En todo país serio se codifican documentos gubernamentales. Ahí tenemos casos tan clamorosos como el de los papeles del Pentágono desvelados por The New York Times. Se nos antoja un ejemplo bastante claro de las relaciones que deben establecerse entre lo que un Gobierno tiene por secreto de Estado y lo que una sociedad democrática entiende por libertad de prensa. La correcta aplicación de una ley de Secretos Oficiales no conduce al amordazamiento de la prensa sobre los temas en cuestión, sino al silencio obligado de las fuentes oficiales.

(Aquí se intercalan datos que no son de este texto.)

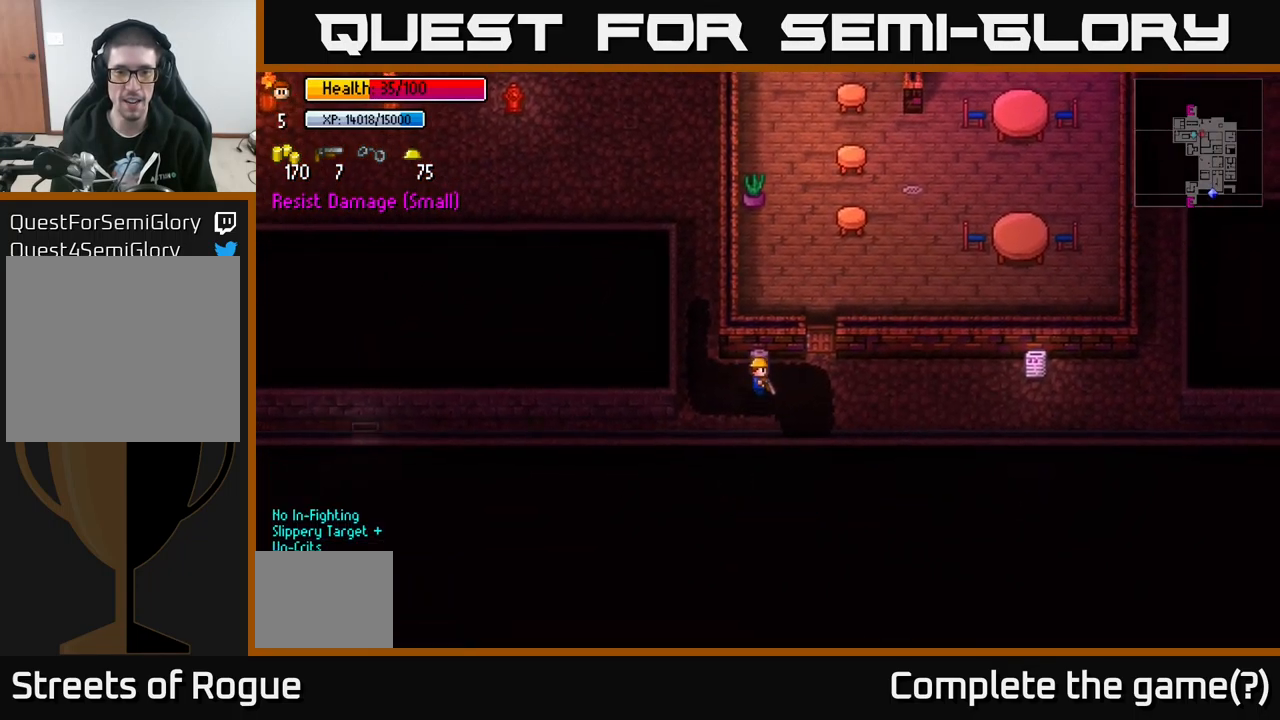
{"buttons": ["B"], "left_stick": "right", "right_stick": "center", "events": [[150, "B", "down"], [200, "left_stick", "center"], [234, "B", "up"], [450, "B", "down"], [500, "left_stick", "right"]]}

No nos parece mal -valga el ejemplo- que las autoridades de Gobernación codifiquen como secreta determinada información sobre los últimos atentados terroristas.

Pero siempre y cuando dejen trabajar a los periodistas sobre sus fuentes noticiosas. Si mienten los periodistas, dejemos a los tribunales que diriman responsabilidades.

Y si los funcionarios del Estado filtran información secreta, que respondan de la culpa los servicios de seguridad estatal. Pero la responsabilidad de que el manido top secret sea mantenido no corresponde a los profesionales de la información -cuya obligación es contar las cosas- sino a los funcionarios del Estado. Hay vestales del secreto y hay vestales de la información. Que cada uno cuide su fuego. Pero no caigamos en la triste y fácil comedia de convertir a los periodistas en los guarellanes de los secretos de determinado Gobierno.